In the Church, the number forty used came from the forty days fast of Jesus in the desert (Matt. 4:1-11, LK. 4:1-13). Originally then the idea was a preparation for baptism as Easter time was the ideal time to receive the sacrament of baptism. Baptism as a Sacrament meant a dying to sin and rising to new life in the risen Lord Jesus. Fasting was not originally recognised as being of great importance but gradually it became more and more important. In the Easter Church, the forty days period was spread over seven weeks with Saturday and Sunday free from the days of fasting. In the Church in the West, there was a six-week period with Sundays only exempted from fasting. This meant that there were only thirty six days of fasting in the Church in the West. Additional four days were added to the thirty six days which were derived from Ash Wednesday and the three days from were Lent began.

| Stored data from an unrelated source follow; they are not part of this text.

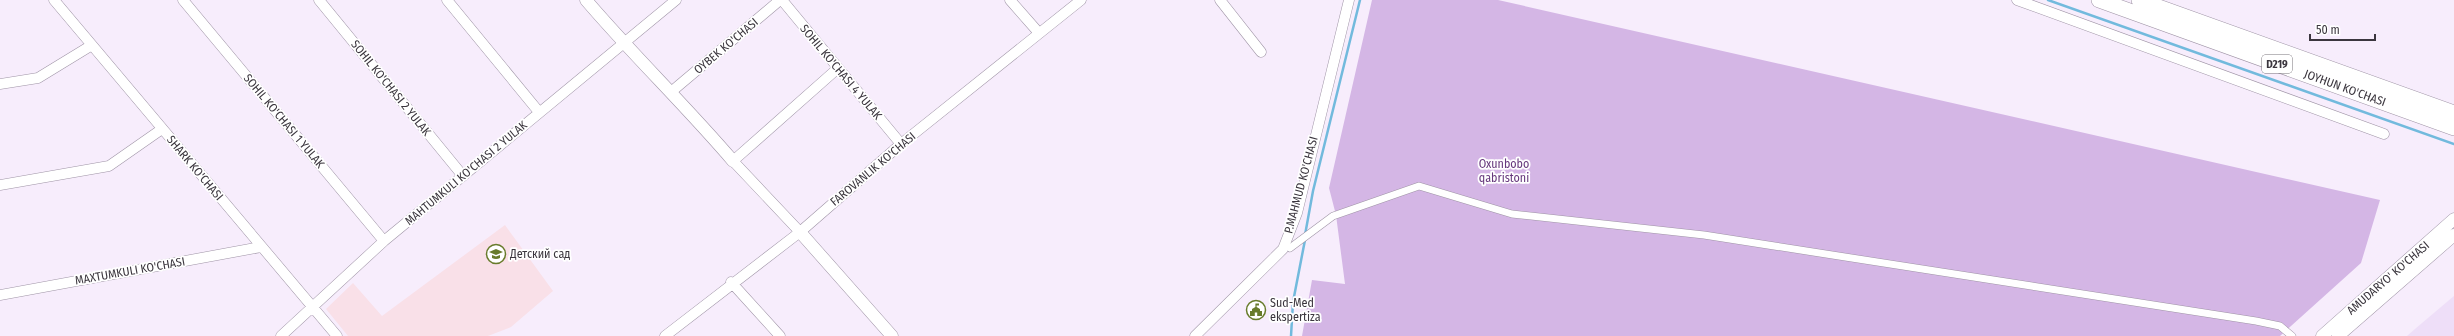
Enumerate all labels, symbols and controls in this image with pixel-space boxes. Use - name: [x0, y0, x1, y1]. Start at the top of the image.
- street label: OYBEK KO'CHASI: [691, 15, 761, 77]
- scale bar: [2310, 16, 2375, 42]
- street label: SOHIL KO'CHASI 4 YULAK: [797, 22, 885, 123]
- text: 50 m: [2316, 23, 2340, 37]
- street label: SOHIL KO'CHASI 2 YULAK: [348, 37, 434, 139]
- road number: D219: [2262, 55, 2292, 73]
- street label: JOYHUN KO'CHASI: [2302, 67, 2388, 109]
- street label: SOHIL KO'CHASI 1 YULAK: [241, 71, 328, 171]
- street label: MAHTUMKULI KO'CHASI 2 YULAK: [402, 117, 530, 228]
- street label: FAROVANLIK KO'CHASI: [828, 129, 918, 209]
- street label: SHARK KO'CHASI: [164, 133, 226, 203]
- street label: P.MAHMUD KO'CHASI: [1281, 135, 1321, 235]
- park label: Oxunbobo qabristoni: [1479, 157, 1529, 185]
- street label: AMUDARYO' KO'CHASI: [2344, 238, 2432, 318]
- school or university icon: Детский сад: [485, 243, 507, 265]
- place label: Детский сад: [509, 247, 570, 261]
- street label: MАXTUMKULI KO'CHASI: [74, 254, 186, 288]
- place label: Sud-Med ekspertiza: [1270, 296, 1321, 324]
- public building icon: Sud-Med ekspertiza: [1245, 299, 1267, 321]

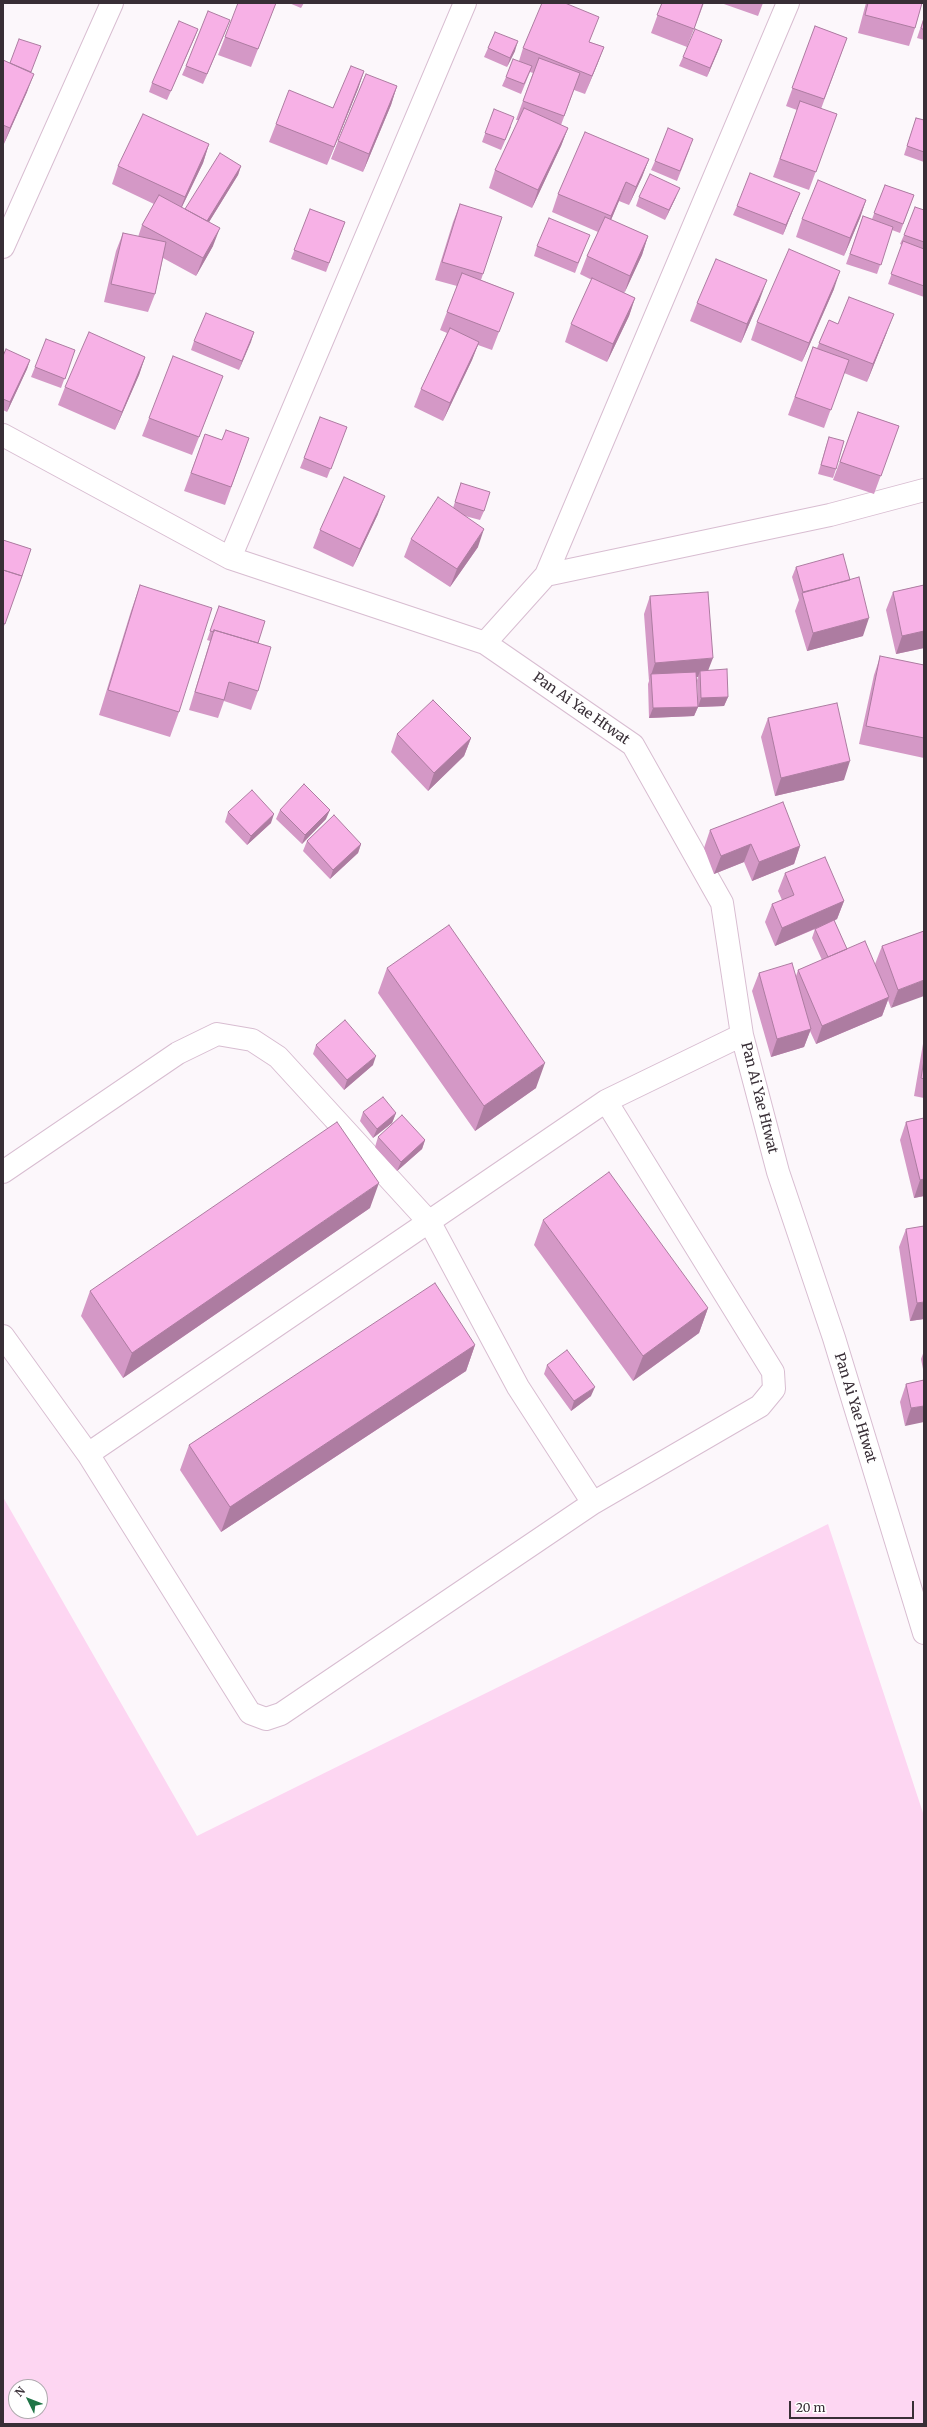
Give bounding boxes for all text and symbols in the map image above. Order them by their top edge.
street label: Pan Ai Yae Htwat [529,669,633,749]
street label: Pan Ai Yae Htwat [737,1041,781,1155]
street label: Pan Ai Yae Htwat [830,1351,880,1465]
north arrow [8,2379,48,2419]
text: N [12,2384,28,2399]
scale bar [791,2393,916,2419]
text: 20 m [796,2400,825,2415]

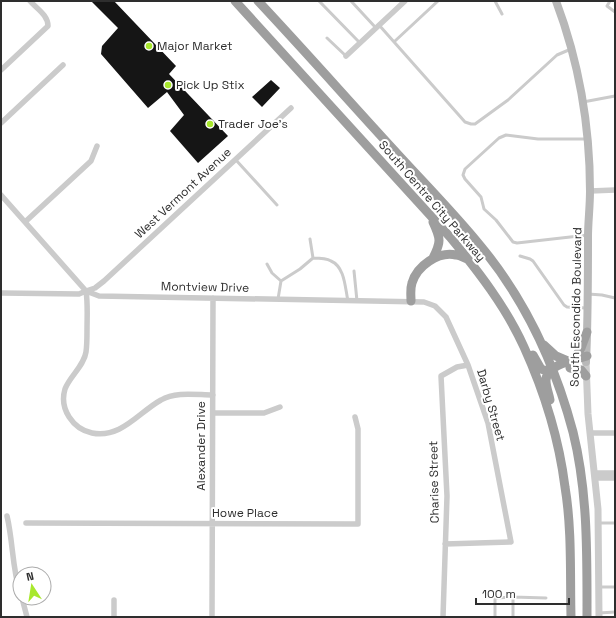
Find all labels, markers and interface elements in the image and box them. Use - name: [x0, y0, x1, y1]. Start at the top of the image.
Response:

During the early centuries beginning from the fifth was very important and so very strict. For example, meat was not allowed even on Sundays and only one meal was allowed during the fast and to be eaten in the evening. In addition to meat and fish being forbidden, eggs and diary products were also in most places absolutely forbidden. This lasted until the ninth century when things began to change. The Church’s prohibition against fish was removed in the middle ages while a dispensation to eat diary products became more general. Over the last few centuries, the Church granted more substantial dispensations from the once rigorous fast. Meat was first allowed on Sundays and now it is allowed on week days except Fridays.